The paper-based system Argent had previously used produced an average accuracy of 90%. Results of the automated SmartTurn implementation showed an improvement to 99% accuracy.

SmartTurn quotes the reaction of Ray Moya, Argent COO. “We were able to integrate it with our QuickBooks accounting system, which helps both from a budget and process perspective,” he says. “In addition, we found that paper transactions cost us $73 per transaction, but electronic transactions cost 34 cents, so SmartTurn's SaaS approach delivers additional cost savings.”

A new venture by Fluent Logistics of Charleston, S.C., led it to choose an SaaS solution to integrate its global network of customers, vendors and partners. Fluent Logistics, an international freight forwarder and customhouse broker, discerned a niche in the transportation of bulk liquids.

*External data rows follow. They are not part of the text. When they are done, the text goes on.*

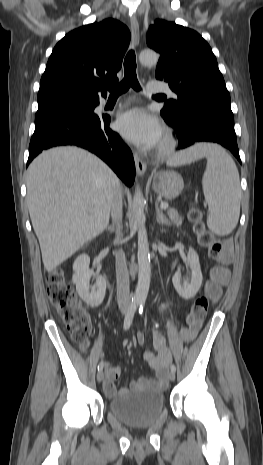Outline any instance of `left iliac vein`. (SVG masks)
<instances>
[{
  "label": "left iliac vein",
  "mask_w": 263,
  "mask_h": 465,
  "mask_svg": "<svg viewBox=\"0 0 263 465\" xmlns=\"http://www.w3.org/2000/svg\"><path fill=\"white\" fill-rule=\"evenodd\" d=\"M168 378H169L170 381H174L175 380V372L170 371L169 374H168Z\"/></svg>",
  "instance_id": "1"
}]
</instances>
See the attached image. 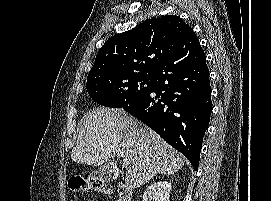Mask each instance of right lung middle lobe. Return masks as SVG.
Wrapping results in <instances>:
<instances>
[{
	"instance_id": "obj_1",
	"label": "right lung middle lobe",
	"mask_w": 271,
	"mask_h": 201,
	"mask_svg": "<svg viewBox=\"0 0 271 201\" xmlns=\"http://www.w3.org/2000/svg\"><path fill=\"white\" fill-rule=\"evenodd\" d=\"M154 74H110L87 78V91L100 105L120 108L125 102L148 92Z\"/></svg>"
}]
</instances>
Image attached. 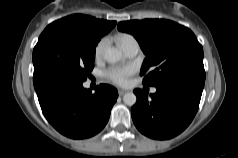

“They needed to be able to manage all of their modes,” explains Kent Meyer, vice president of sales and marketing at Infoteck Consulting, whose Web Freight Pro (WFP) SaaS was the solution chosen by Fluent.

Third-party supplier Fluent Logistics' business model allows shippers to transload tank truck and rail car shipments to Flexitanks in strategic locations throughout the country. This opens export possibilities for U.S.-based bulk liquid shippers. Since Fluent provides door-to-door transportation services, it needs the technology to link to its partners and agents throughout the world.

Meyer explains that Fluent Logistics has a particular challenge in the management of containers, needing to make sure enough are returned from foreign ports and seeking cargo so they don't all arrive empty. He notes that Web-based WFP SaaS Premium offers all data, documentation and tracking necessary for Fluent to get its work done.

SaaS solutions are not necessarily enterprise-wide. For example, Lingo from eZCom Software Inc. is aimed at helping small and medium businesses reduce the complexities of managing EDI documents within the supply chain. One eZCom customer, Trinity Best, operations manager of Kernel Seasons, claims that its previous provider of EDI service allowed only processing of one document at a time. Use of eZCom has helped the company cut its EDI costs in half.

In the ARC brief regarding on-demand solutions, a conclusion drawn by Gonzalez is that, “smart companies are viewing this economic slowdown as an opportunity to reassess and transform their supply chain strategies and processes. They understand that more change is on the way, and that the processes and solutions that might have been good enough in the past will not be workable or sustainable in the future.”